Suffering is real, and no light matter, especially when it finds us. But the question “why me?” may not be the best or only question for us to ask. As someone has written, “why not me?” As it turns out, the Book of Job doesn’t answer the question about why the just suffer. What it does do is reframe things and point us toward new and bigger questions that have the potential to lead us to hope and healing.
What, you may ask, does any of this have to do with faithful discipleship, and in particular faithful stewardship? (OK, maybe no one is asking that question except for me and the members of the stewardship committee!) But we’ve been reflecting on what it means to belong and not generically but to belong here, at St. Michael’s, for the past four weeks. The big ask of all of you is to support the work of this parish inside these walls and beyond them.
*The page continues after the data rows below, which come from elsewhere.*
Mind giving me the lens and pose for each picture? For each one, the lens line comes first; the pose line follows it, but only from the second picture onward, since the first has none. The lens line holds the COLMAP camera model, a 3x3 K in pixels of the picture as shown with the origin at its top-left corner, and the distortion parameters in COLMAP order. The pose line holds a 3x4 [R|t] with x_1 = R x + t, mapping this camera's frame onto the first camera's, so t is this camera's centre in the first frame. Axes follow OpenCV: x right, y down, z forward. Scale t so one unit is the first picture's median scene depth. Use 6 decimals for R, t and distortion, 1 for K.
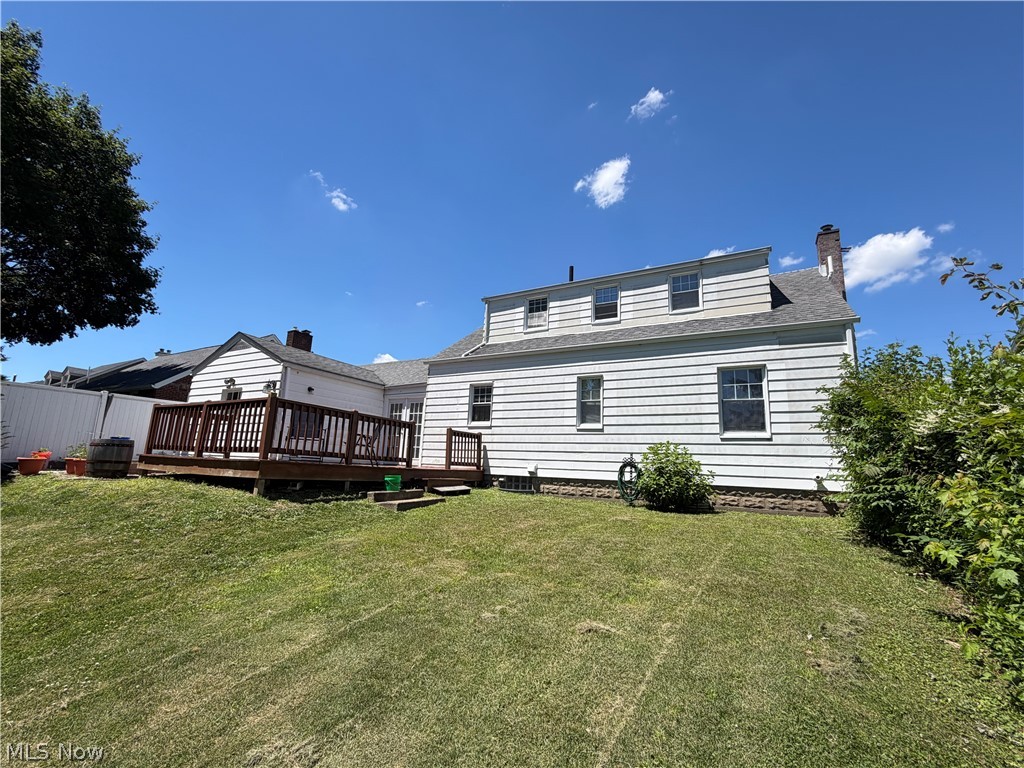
lens RADIAL K [[447.8, 0, 511.6], [0, 447.8, 381.4], [0, 0, 1]] dist [-0.000908, 0.001628]
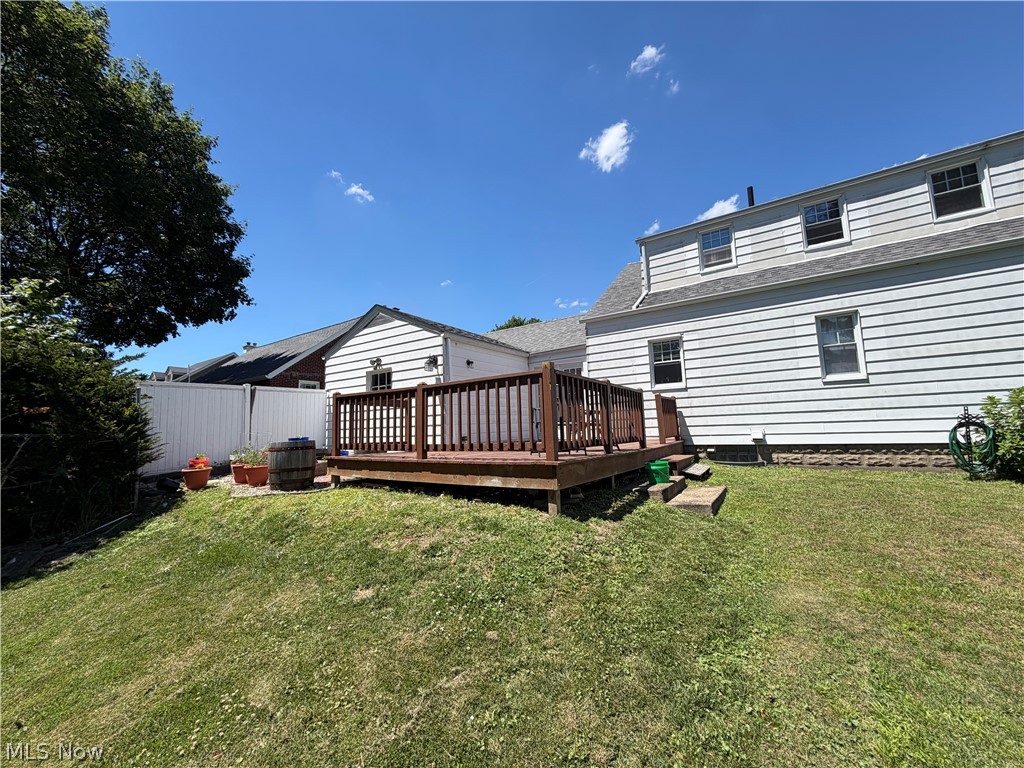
lens RADIAL K [[410.4, 0, 509.0], [0, 410.4, 383.8], [0, 0, 1]] dist [-0.000926, 0.000160]
pose [[0.993694, -0.082856, -0.075551, -0.344799], [0.088915, 0.992763, 0.080715, 0.001431], [0.068317, -0.086924, 0.993870, 0.237147]]
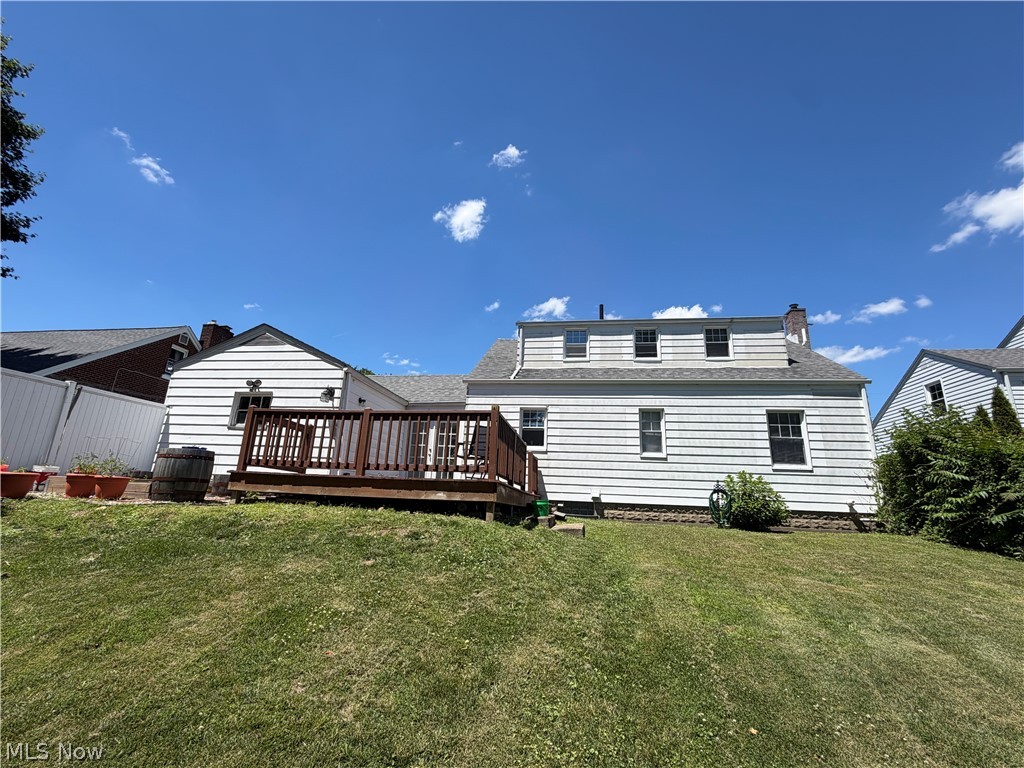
lens RADIAL K [[447.8, 0, 513.3], [0, 447.8, 382.0], [0, 0, 1]] dist [-0.000908, 0.001628]
pose [[0.937275, 0.091076, 0.336483, -0.508664], [-0.071278, 0.994944, -0.070758, 0.024274], [-0.341226, 0.042336, 0.939027, 0.086413]]
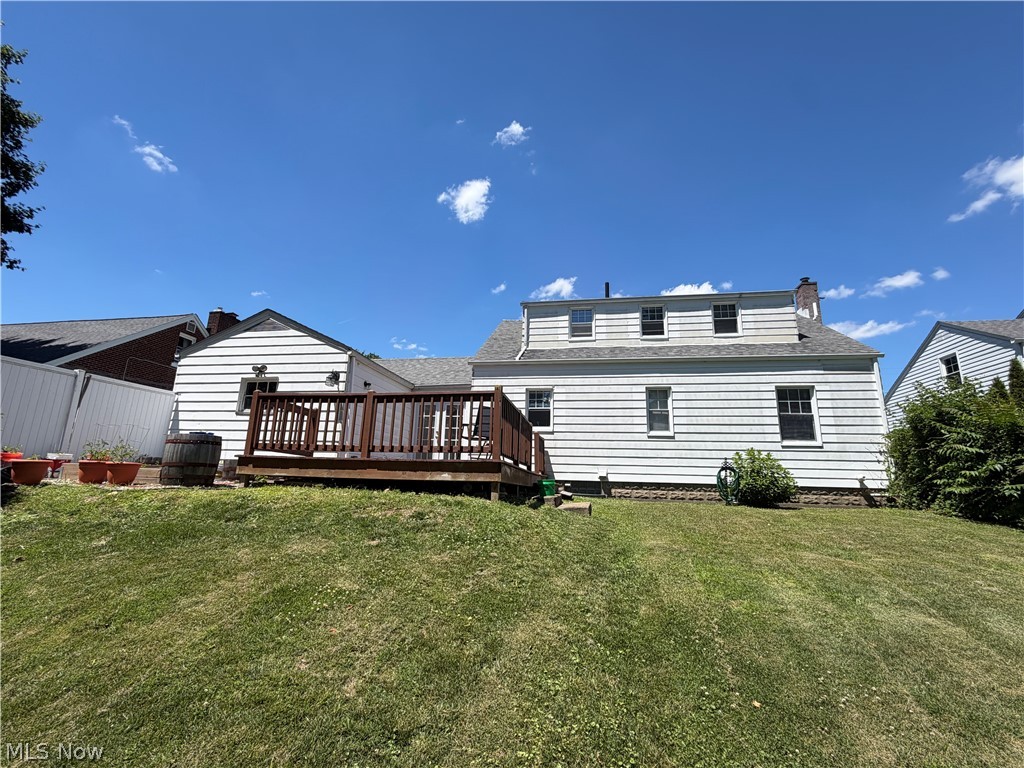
lens RADIAL K [[447.8, 0, 513.1], [0, 447.8, 381.9], [0, 0, 1]] dist [-0.000908, 0.001628]
pose [[0.944757, 0.060437, 0.322153, -0.500607], [-0.053481, 0.998106, -0.030408, 0.026865], [-0.323380, 0.011500, 0.946199, 0.089659]]
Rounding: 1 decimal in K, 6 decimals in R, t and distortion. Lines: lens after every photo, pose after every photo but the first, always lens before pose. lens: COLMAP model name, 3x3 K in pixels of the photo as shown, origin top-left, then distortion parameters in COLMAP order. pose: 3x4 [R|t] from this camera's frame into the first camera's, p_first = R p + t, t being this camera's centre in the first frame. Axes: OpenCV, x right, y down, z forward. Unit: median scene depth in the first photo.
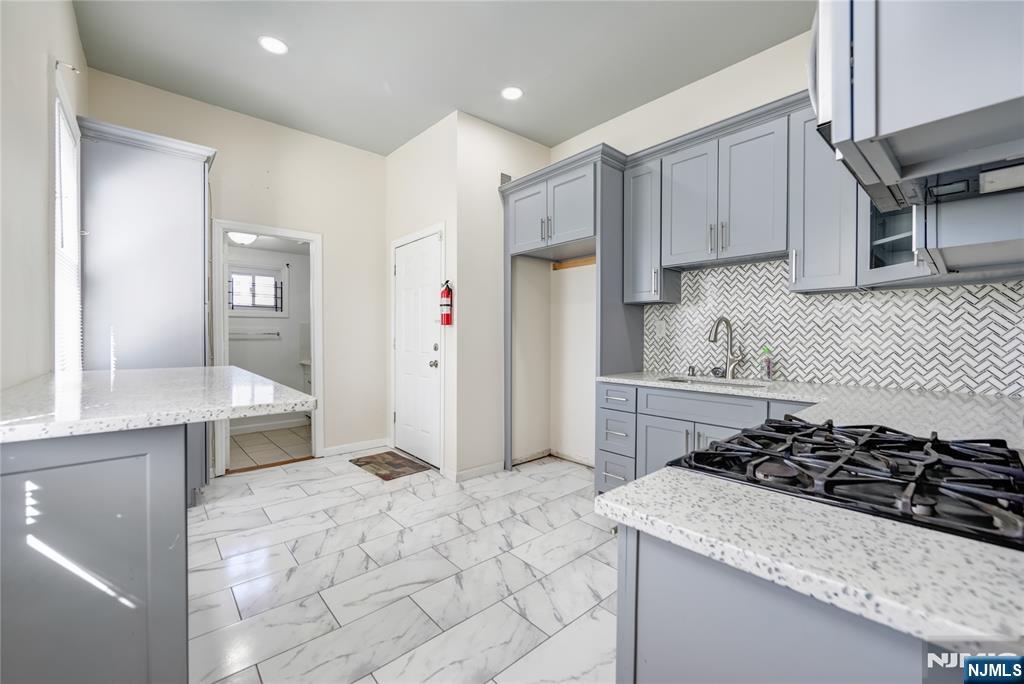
lens RADIAL K [[406.7, 0, 519.7], [0, 406.7, 339.2], [0, 0, 1]] dist [-0.006863, 0.000416]
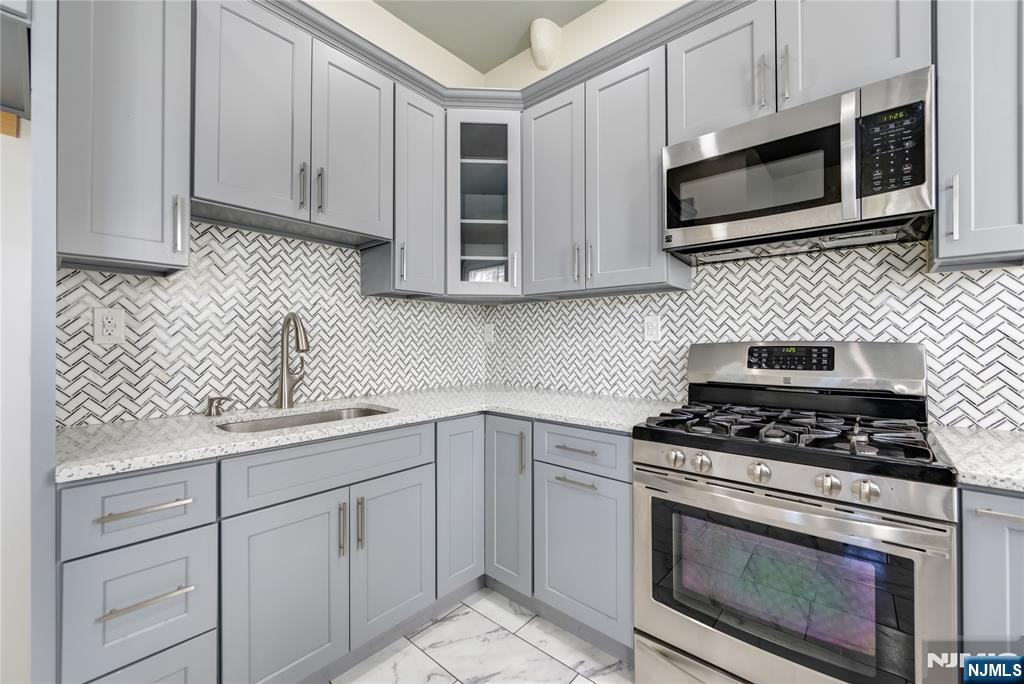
lens RADIAL K [[406.7, 0, 506.8], [0, 406.7, 342.4], [0, 0, 1]] dist [-0.006863, 0.000416]
pose [[-0.107106, -0.001487, 0.994247, -0.154075], [0.006054, 0.999979, 0.002147, -0.006561], [-0.994229, 0.006250, -0.107094, 0.653954]]
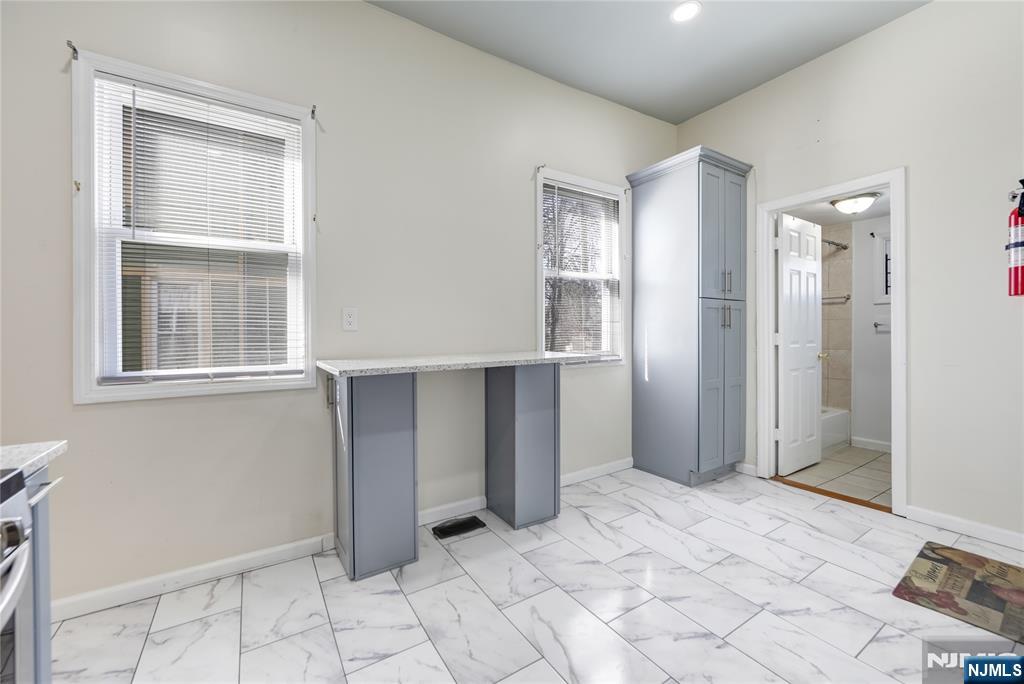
lens RADIAL K [[406.7, 0, 520.3], [0, 406.7, 340.7], [0, 0, 1]] dist [-0.006863, 0.000416]
pose [[-0.162425, 0.019729, -0.986524, 0.305277], [0.000573, 0.999802, 0.019900, -0.000192], [0.986721, 0.002668, -0.162404, 0.661642]]
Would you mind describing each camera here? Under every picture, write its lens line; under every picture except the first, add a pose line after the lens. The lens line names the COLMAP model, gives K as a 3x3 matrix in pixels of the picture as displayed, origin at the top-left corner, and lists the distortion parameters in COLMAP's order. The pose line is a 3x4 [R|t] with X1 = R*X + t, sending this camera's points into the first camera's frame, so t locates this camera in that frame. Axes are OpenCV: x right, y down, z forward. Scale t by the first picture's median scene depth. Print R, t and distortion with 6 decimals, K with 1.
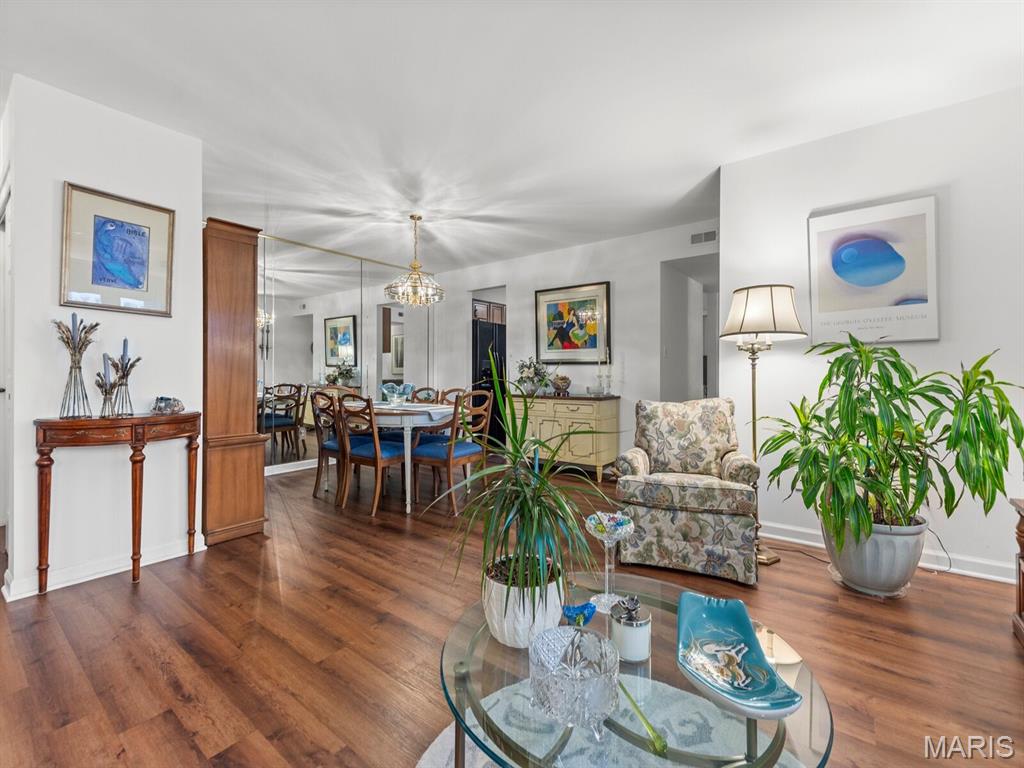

What I love the most about my vocation as a priest is hearing people’s stories. And let me tell you that even in the most seemingly charmed of lives, there has been some pain and loss and grief. And also healing, and grace, and new life. We belong here to be there for each other on the hard days and we belong here in order to remind each other that death never gets the last word. Even at the grave we make our song: alleluia, alleluia, alleluia. We belong to God who is always bringing life out of death.
We gather here on the Day of Resurrection to remember the Paschal mystery, which is just another way of saying that Good Friday never gets the last word. Never.